Cable / Telecom News

RIM shares soar as it beats Q2 forecasts


WATERLOO – Research In Motion (RIM) shares soared nearly 20% in after-hours trade following news that earnings, while still bad, didn’t amount to the death spiral that was predicted. The results have led to new hopes for a revival as the company will have the cash reserves necessary to ramp up production of its new BlackBerry 10 devices due in early 2013 and market them to the world.

In a conference call with investors, RIM President and CEO Thorsten Heins predicted the release of the Blackberry 10 would enable them to increase their smartphone market share.

“The market today is at 30% of smartphone penetration on average. So we are pretty confident that if you think about the people moving from feature phones to smartphones, then we can also catch a significant share of these because we are really providing with BlackBerry 10 a whole new user experience.”

RIM surprised the market after reporting a loss of only $235 million or 45 cents a share compared with a profit of $329 million a year ago. However excluding one-time costs, including cost cuts and job reductions, RIM posted an adjusted loss of $142 million or 27 cents per share.
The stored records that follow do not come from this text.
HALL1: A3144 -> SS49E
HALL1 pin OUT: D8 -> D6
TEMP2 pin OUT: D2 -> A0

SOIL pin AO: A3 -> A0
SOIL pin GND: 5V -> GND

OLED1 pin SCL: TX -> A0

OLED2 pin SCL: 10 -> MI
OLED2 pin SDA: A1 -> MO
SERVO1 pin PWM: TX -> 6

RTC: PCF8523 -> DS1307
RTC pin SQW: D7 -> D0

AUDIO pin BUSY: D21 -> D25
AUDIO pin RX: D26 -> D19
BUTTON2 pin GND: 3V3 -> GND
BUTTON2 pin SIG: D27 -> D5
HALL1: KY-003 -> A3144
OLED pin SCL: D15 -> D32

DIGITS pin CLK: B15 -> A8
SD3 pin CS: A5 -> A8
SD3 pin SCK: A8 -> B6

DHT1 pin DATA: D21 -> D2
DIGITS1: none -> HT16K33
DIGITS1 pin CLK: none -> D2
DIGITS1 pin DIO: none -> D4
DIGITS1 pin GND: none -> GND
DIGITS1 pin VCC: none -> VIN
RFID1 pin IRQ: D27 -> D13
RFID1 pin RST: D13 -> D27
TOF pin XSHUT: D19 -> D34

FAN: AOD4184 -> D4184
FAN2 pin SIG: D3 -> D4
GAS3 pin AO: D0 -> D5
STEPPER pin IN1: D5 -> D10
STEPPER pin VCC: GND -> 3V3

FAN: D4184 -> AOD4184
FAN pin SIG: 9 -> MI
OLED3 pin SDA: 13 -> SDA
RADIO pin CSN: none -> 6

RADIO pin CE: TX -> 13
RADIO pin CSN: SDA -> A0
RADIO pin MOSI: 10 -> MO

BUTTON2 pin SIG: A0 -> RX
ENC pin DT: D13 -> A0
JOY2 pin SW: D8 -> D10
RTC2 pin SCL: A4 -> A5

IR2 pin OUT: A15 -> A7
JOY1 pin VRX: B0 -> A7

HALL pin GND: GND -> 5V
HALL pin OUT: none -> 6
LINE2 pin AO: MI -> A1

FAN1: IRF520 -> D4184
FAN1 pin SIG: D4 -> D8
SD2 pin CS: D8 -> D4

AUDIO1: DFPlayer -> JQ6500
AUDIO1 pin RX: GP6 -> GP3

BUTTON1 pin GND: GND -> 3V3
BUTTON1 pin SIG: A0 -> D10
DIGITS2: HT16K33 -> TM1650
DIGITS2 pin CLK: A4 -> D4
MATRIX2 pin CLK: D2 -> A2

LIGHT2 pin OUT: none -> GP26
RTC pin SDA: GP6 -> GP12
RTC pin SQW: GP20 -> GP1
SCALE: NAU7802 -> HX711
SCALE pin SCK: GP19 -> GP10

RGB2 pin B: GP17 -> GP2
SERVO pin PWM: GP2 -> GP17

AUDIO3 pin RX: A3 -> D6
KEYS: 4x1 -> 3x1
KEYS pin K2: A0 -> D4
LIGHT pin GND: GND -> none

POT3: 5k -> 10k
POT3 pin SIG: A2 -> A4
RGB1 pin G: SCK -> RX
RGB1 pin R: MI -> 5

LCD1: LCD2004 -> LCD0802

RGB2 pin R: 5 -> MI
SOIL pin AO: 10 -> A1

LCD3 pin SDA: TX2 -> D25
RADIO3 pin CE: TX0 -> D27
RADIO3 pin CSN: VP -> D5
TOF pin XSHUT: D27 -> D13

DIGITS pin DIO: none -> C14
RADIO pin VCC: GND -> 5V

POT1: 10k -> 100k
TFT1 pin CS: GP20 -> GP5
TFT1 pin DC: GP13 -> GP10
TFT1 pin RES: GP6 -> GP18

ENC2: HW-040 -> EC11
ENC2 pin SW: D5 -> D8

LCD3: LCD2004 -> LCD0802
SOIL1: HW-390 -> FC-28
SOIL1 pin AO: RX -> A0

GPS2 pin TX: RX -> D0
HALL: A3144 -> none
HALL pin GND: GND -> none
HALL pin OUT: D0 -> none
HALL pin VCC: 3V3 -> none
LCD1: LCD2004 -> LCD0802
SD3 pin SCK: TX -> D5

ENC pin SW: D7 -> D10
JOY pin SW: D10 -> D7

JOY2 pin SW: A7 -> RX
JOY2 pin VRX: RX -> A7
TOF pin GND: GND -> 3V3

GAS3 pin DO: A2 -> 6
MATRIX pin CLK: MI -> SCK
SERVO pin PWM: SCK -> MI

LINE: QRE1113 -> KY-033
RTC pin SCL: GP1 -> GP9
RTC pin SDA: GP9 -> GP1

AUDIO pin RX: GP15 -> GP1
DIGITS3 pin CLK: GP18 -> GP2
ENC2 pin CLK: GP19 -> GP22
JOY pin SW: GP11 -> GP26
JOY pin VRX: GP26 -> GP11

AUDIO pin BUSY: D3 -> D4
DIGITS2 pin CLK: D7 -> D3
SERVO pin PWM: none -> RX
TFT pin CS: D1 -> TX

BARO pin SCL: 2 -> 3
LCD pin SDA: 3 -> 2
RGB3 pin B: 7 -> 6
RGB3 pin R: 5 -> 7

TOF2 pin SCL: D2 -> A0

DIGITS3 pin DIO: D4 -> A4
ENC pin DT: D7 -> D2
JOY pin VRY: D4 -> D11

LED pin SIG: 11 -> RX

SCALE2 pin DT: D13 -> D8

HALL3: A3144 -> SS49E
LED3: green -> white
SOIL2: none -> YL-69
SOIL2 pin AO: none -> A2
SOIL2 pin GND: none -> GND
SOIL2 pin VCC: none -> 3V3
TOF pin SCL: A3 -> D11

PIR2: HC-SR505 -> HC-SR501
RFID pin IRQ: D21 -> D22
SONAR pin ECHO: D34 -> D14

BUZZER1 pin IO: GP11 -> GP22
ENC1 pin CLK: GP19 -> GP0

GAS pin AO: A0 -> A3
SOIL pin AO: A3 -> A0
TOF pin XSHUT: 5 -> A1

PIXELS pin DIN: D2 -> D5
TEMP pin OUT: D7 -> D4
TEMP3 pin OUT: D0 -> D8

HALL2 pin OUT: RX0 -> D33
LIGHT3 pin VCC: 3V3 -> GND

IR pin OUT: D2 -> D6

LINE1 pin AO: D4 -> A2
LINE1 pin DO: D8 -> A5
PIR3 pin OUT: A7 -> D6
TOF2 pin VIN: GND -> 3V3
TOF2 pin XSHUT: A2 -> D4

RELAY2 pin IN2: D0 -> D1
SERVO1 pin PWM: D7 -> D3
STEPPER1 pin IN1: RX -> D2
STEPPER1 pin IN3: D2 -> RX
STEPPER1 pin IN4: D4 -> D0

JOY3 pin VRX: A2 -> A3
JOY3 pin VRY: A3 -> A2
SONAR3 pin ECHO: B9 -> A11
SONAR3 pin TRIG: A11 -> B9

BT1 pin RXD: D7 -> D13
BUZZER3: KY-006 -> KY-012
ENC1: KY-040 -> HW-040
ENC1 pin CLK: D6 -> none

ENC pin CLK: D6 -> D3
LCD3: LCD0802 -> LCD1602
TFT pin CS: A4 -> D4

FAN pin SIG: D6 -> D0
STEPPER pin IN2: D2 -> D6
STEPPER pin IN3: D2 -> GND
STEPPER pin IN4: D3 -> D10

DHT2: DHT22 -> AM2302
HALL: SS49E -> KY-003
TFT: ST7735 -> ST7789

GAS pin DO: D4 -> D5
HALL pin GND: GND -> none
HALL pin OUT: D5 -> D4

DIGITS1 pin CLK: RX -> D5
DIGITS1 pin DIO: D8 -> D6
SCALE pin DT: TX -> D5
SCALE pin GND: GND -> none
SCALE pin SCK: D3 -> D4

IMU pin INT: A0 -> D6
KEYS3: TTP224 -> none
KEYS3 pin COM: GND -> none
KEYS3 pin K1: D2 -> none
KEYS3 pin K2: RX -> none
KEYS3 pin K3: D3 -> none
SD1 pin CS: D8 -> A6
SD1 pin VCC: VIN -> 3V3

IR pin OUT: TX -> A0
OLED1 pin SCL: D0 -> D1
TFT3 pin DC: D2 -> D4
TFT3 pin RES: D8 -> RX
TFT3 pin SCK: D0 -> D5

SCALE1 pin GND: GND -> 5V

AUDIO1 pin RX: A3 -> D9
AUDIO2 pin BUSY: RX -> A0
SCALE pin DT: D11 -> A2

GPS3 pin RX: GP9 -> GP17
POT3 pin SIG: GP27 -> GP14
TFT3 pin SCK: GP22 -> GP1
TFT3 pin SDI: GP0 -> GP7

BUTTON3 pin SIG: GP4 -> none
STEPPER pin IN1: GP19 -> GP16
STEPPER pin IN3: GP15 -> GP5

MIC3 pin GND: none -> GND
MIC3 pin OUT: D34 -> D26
Analysts had been expecting RIM to post US$2.5-billion in sales and a loss of 47¢ per share. Revenue during the quarter slid 31% year-over-year to $2.87 billion from $4.17 billion a year ago.

Shipments of BlackBerry smartphones were 7.4 million in the quarter, easily outpacing Wall Street's expectation of about 6.9 million shipments in the period and it sold 130,000 PlayBooks.

Adding to positive news was that RIM’s customer base has grown to 80 million customers, up from 78 million last quarter. The growth comes from Asia-Pac, Indonesia, South Africa, and Philippines.

"Despite the significant changes we are implementing across the organization, our second quarter results demonstrate that RIM is progressing on its financial and operational commitments during this major transition," said Heins in a news release.

"Subscribers grew to approximately 80 million global users, revenue grew sequentially from the first quarter, cash, cash equivalents, short-term and long-term investments increased by approximately $100 million to $2.3 billion, and carriers and developers are responding well to previews of our upcoming BlackBerry 10 platform. Make no mistake about it, we understand that we have much more work to do, but we are making the organizational changes to drive improvements across the company, our employees are committed and motivated, and BlackBerry 10 is on track to launch in the first calendar quarter of 2013."

The total of cash, cash equivalents, short-term and long-term investments was $2.3 billion as of September 1, 2012, compared to $2.2 billion at the end of the previous quarter, an increase of approximately $100 million from the prior quarter.

RIM cautioned that there will be continued pressure on operating results for the remainder of the fiscal year based on the increasing competitive environment, lower handset volumes, increased marketing expense associated with the launch of BlackBerry 10, and some impact from pressure by customers to reduce RIM's monthly infrastructure access fees.

It also plans to continue to invest in targeted marketing and sales programs to aggressively drive sales of BlackBerry 7 handheld devices before the anticipated launch of the BlackBerry 10 smartphones. The company expects to report an operating loss in the third quarter of fiscal 2013 as RIM continues to work through the transition to BlackBerry 10 and completes its Cost Optimization and Resource Efficiency (CORE) program. Manufacturing and supply chain is a focus of the CORE program; RIM wants to streamline manufacturing, by dropping from 10 to three manufacturing sites.